SÉRIE D'EXERCICES:
1. Recopiez à l'identique le passage du texte sur le goujon qui commence par « Dans notre région » et se poursuit jusqu'à « la joie renaît. ».
2. Donnez la suite du texte sur le goujon, en reprenant après sa dernière phrase.

Dans notre région stéphanoise, qui, sur un espace relativement restreint, groupe un nombre très important de travailleurs de la soie et de la métallurgie, existe une coutume déjà bien ancienne et qui n'est pas près de se perdre : c'est d'aller, chaque dimanche d'été, manger la friture dans ces petits restaurants agrestes des bords de la Loire qui doivent leur renom à ce qu'on n'y sert guère que du goujon et non des petits poissons d'étang quelconques, au goût fade et peu appétissant. Le goujon est vraiment le roi de la friture. Quand il apparaît doré et croustillant, entouré d'une auréole de persil et accompagné de deux moitiés de citron, les visages les plus moroses se dérident et la joie renaît.

Ce petit cyprin, diminutif du barbeau, n'a nul besoin d'être présenté à nos lecteurs ; tous le connaissent fort bien, l'ont goûté, et beaucoup l'ont capturé par centaines ; disons cependant quelques mots de ses mœurs. Bien qu'on puisse le rencontrer partout, dans les plus grands fleuves comme dans les plus humbles ruisseaux, son domaine préféré est la rivière de moyenne importance, aux eaux limpides et fraîches coulant sur fond rocheux, caillouteux ou sablonneux. C'est là, surtout, qu'il vit en bandes parfois très nombreuses, où les mâles sont dans la proportion de un contre cinq femelles environ. Son frai s'échelonne de mai à fin juin, à plusieurs reprises. Il se déplace constamment à la recherche de sa nourriture, composée surtout de petits êtres aquatiques répandus à profusion parmi les sables et graviers. Son habitat ordinaire est le courant d'allure moyenne, peu profond, ou le remous assez calme, partout où l'eau est brassée, mouvementée sans excès, mais bien aérée. On le rencontre cependant parfois en eau stagnante et même sur fond vaseux, mais il ne paraît pas s'y plaire beaucoup.

LIGNES DE DONNÉES:
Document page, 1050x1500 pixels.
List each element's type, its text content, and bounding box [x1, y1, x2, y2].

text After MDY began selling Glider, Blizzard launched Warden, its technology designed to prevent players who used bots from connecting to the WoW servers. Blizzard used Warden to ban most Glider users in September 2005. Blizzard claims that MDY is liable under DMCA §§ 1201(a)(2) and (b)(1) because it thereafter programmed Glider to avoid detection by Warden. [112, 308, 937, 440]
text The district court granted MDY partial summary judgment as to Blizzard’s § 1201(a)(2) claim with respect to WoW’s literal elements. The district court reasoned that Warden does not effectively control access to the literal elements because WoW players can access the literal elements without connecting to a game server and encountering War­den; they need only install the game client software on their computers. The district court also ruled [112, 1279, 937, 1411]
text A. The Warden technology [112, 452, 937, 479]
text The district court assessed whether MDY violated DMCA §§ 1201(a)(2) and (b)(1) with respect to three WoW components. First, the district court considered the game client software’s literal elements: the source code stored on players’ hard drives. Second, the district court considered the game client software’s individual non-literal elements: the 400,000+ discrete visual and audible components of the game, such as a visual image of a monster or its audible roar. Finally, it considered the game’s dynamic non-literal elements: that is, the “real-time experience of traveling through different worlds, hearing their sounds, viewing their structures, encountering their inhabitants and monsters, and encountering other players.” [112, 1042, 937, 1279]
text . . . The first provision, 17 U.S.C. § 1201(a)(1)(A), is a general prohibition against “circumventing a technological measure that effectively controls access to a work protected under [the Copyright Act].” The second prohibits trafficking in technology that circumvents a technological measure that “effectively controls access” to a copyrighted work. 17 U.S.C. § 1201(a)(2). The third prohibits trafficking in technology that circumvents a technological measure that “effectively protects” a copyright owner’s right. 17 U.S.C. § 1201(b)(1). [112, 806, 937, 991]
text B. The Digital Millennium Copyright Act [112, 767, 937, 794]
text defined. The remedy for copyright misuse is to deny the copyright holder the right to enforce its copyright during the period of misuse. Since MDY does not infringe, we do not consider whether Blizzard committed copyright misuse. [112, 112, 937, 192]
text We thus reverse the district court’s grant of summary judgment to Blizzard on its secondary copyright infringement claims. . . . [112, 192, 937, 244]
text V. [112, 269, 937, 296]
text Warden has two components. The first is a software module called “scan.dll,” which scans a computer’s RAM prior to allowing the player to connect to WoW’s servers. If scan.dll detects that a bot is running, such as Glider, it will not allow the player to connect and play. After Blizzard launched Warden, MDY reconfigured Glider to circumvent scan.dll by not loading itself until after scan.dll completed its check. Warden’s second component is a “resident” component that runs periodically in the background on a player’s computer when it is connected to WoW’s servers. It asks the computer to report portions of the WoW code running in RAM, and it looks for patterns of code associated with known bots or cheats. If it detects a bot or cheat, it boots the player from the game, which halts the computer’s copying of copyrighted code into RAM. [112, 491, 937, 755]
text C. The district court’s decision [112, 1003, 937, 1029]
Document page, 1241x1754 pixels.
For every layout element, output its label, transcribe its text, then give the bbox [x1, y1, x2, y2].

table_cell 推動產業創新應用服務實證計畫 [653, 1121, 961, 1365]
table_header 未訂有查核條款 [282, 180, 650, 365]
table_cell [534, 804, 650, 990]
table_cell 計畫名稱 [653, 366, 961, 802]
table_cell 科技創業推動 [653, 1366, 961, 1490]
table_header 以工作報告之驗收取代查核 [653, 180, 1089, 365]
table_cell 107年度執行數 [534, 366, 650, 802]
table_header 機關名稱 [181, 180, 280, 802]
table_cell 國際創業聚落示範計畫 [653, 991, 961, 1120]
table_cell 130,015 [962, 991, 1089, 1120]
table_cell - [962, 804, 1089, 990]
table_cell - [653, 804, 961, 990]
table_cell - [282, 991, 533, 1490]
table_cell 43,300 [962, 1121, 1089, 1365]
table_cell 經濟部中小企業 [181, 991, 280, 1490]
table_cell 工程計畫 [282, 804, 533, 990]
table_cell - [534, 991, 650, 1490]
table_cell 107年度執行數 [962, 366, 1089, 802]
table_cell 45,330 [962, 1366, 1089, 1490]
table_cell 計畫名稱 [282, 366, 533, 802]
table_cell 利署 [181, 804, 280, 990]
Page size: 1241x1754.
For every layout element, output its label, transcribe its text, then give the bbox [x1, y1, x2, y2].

EN RÉPONSE:
1.
Dans notre région stéphanoise, qui, sur un espace relativement restreint, groupe un nombre très important de travailleurs de la soie et de la métallurgie, existe une coutume déjà bien ancienne et qui n'est pas près de se perdre : c'est d'aller, chaque dimanche d'été, manger la friture dans ces petits restaurants agrestes des bords de la Loire qui doivent leur renom à ce qu'on n'y sert guère que du goujon et non des petits poissons d'étang quelconques, au goût fade et peu appétissant. Le goujon est vraiment le roi de la friture. Quand il apparaît doré et croustillant, entouré d'une auréole de persil et accompagné de deux moitiés de citron, les visages les plus moroses se dérident et la joie renaît.

2.
Comme le barbeau, le goujon est un poisson de fond, un fouilleur, sa tête, grosse en proportion, allongée, pointue, son museau proéminent, muni de deux barbillons, le prouvent surabondamment. C'est donc sur le fond qu'il convient de le pêcher. Le matériel nécessaire pour cela n'est guère compliqué et peu onéreux. Une canne légère, en roseau, longue de 3 à 4 mètres, avec scion fin assez flexible, facile à manœuvrer d'une seule main, suffit parfaitement, et une ancienne canne à mouche réformée est l'idéal ; le moulinet est parfaitement inutile, mais ne peut jamais nuire.

Actuellement, les partisans du corps de ligne en nylon sont très nombreux ; leur corps de ligne est du calibre 24/100, et l'avancée, mesurant environ 1m,20, en 12/100 seulement. Il convient que bannière et avancée ne dépassent guère la longueur de la canne.

La monture est le plus souvent composée de deux hameçons superposés ; celui d'extrémité, un irlandais ou un crystal n°12, et, à 15 centimètres plus haut, une courte empile de 0m,06 au bout de laquelle est fixée un n°14. Flotteur en plume d'oie de 0m,10 de long. Plombée : un plomb n°6 à la jonction de l'empile et du fil central ; à 0m,20 au-dessus, un petit groupe de ces mêmes plombs pour équilibrer le flotteur et le faire tenir vertical dans le courant, de façon que la main contrôle constamment la tension de la ligne. La sensibilité de ce flotteur n'est pas aussi nécessaire que pour pêcher le gardon à la graine ; le goujon lâche rarement l'esche engamée.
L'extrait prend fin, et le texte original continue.